Transcribe the full listing, keeping every word as it stands.

**Supplied entries:**
== Segment start ==
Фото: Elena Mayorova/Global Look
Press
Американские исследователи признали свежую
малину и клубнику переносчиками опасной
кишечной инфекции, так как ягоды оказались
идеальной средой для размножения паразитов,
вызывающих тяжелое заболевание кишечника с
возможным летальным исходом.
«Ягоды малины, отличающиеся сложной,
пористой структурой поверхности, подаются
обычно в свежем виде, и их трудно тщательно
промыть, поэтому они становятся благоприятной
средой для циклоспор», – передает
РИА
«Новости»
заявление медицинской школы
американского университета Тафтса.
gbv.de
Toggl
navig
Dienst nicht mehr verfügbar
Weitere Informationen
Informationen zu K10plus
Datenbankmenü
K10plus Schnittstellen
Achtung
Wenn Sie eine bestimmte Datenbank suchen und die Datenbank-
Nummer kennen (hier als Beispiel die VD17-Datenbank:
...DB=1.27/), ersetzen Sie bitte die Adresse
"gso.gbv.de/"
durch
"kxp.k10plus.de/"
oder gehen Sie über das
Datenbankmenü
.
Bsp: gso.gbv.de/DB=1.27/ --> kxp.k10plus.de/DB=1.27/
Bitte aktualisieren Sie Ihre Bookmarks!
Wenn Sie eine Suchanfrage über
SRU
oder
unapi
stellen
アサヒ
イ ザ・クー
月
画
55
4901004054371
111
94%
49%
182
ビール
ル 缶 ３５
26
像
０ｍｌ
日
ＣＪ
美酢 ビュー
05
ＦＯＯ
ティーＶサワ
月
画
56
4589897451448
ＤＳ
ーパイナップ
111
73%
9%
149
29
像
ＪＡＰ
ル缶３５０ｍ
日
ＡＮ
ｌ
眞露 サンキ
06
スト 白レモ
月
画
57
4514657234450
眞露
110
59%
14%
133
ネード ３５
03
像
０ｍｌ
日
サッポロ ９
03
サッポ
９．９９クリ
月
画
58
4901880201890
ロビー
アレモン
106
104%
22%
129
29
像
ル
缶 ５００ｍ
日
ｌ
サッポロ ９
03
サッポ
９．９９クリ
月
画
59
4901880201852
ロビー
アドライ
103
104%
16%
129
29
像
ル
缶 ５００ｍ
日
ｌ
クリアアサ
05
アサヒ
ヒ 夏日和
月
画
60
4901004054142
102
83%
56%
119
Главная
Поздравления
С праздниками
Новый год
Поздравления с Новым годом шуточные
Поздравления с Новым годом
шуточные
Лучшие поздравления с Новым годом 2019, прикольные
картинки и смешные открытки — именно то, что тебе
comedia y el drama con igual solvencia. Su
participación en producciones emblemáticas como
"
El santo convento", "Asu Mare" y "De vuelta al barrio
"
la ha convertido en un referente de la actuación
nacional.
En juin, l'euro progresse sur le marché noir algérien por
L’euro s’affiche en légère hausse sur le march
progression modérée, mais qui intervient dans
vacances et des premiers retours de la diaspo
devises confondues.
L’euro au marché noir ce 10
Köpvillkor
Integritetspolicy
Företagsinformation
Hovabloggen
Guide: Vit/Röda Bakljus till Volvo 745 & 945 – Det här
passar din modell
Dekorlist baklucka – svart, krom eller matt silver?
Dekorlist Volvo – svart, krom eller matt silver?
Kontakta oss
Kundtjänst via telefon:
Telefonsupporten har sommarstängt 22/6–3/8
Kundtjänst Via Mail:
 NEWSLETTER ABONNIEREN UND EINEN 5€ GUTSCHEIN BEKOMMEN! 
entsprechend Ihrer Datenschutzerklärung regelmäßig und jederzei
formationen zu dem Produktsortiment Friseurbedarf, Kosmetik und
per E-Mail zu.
== Segment end ==
**Solved problem:**
Фото: Elena Mayorova/Global Look
Press
Американские исследователи признали свежую
малину и клубнику переносчиками опасной
кишечной инфекции, так как ягоды оказались
идеальной средой для размножения паразитов,
вызывающих тяжелое заболевание кишечника с
возможным летальным исходом.
«Ягоды малины, отличающиеся сложной,
пористой структурой поверхности, подаются
обычно в свежем виде, и их трудно тщательно
промыть, поэтому они становятся благоприятной
средой для циклоспор», – передает
РИА
«Новости»
заявление медицинской школы
американского университета Тафтса.
gbv.de
Toggl
navig
Dienst nicht mehr verfügbar
Weitere Informationen
Informationen zu K10plus
Datenbankmenü
K10plus Schnittstellen
Achtung
Wenn Sie eine bestimmte Datenbank suchen und die Datenbank-
Nummer kennen (hier als Beispiel die VD17-Datenbank:
...DB=1.27/), ersetzen Sie bitte die Adresse
"gso.gbv.de/"
durch
"kxp.k10plus.de/"
oder gehen Sie über das
Datenbankmenü
.
Bsp: gso.gbv.de/DB=1.27/ --> kxp.k10plus.de/DB=1.27/
Bitte aktualisieren Sie Ihre Bookmarks!
Wenn Sie eine Suchanfrage über
SRU
oder
unapi
stellen
アサヒ
イ ザ・クー
月
画
55
4901004054371
111
94%
49%
182
ビール
ル 缶 ３５
26
像
０ｍｌ
日
ＣＪ
美酢 ビュー
05
ＦＯＯ
ティーＶサワ
月
画
56
4589897451448
ＤＳ
ーパイナップ
111
73%
9%
149
29
像
ＪＡＰ
ル缶３５０ｍ
日
ＡＮ
ｌ
眞露 サンキ
06
スト 白レモ
月
画
57
4514657234450
眞露
110
59%
14%
133
ネード ３５
03
像
０ｍｌ
日
サッポロ ９
03
サッポ
９．９９クリ
月
画
58
4901880201890
ロビー
アレモン
106
104%
22%
129
29
像
ル
缶 ５００ｍ
日
ｌ
サッポロ ９
03
サッポ
９．９９クリ
月
画
59
4901880201852
ロビー
アドライ
103
104%
16%
129
29
像
ル
缶 ５００ｍ
日
ｌ
クリアアサ
05
アサヒ
ヒ 夏日和
月
画
60
4901004054142
102
83%
56%
119
Главная
Поздравления
С праздниками
Новый год
Поздравления с Новым годом шуточные
Поздравления с Новым годом
шуточные
Лучшие поздравления с Новым годом 2019, прикольные
картинки и смешные открытки — именно то, что тебе
comedia y el drama con igual solvencia. Su
participación en producciones emblemáticas como
"
El santo convento", "Asu Mare" y "De vuelta al barrio
"
la ha convertido en un referente de la actuación
nacional.
En juin, l'euro progresse sur le marché noir algérien por
L’euro s’affiche en légère hausse sur le march
progression modérée, mais qui intervient dans
vacances et des premiers retours de la diaspo
devises confondues.
L’euro au marché noir ce 10
Köpvillkor
Integritetspolicy
Företagsinformation
Hovabloggen
Guide: Vit/Röda Bakljus till Volvo 745 & 945 – Det här
passar din modell
Dekorlist baklucka – svart, krom eller matt silver?
Dekorlist Volvo – svart, krom eller matt silver?
Kontakta oss
Kundtjänst via telefon:
Telefonsupporten har sommarstängt 22/6–3/8
Kundtjänst Via Mail:
 NEWSLETTER ABONNIEREN UND EINEN 5€ GUTSCHEIN BEKOMMEN! 
entsprechend Ihrer Datenschutzerklärung regelmäßig und jederzei
formationen zu dem Produktsortiment Friseurbedarf, Kosmetik und
per E-Mail zu.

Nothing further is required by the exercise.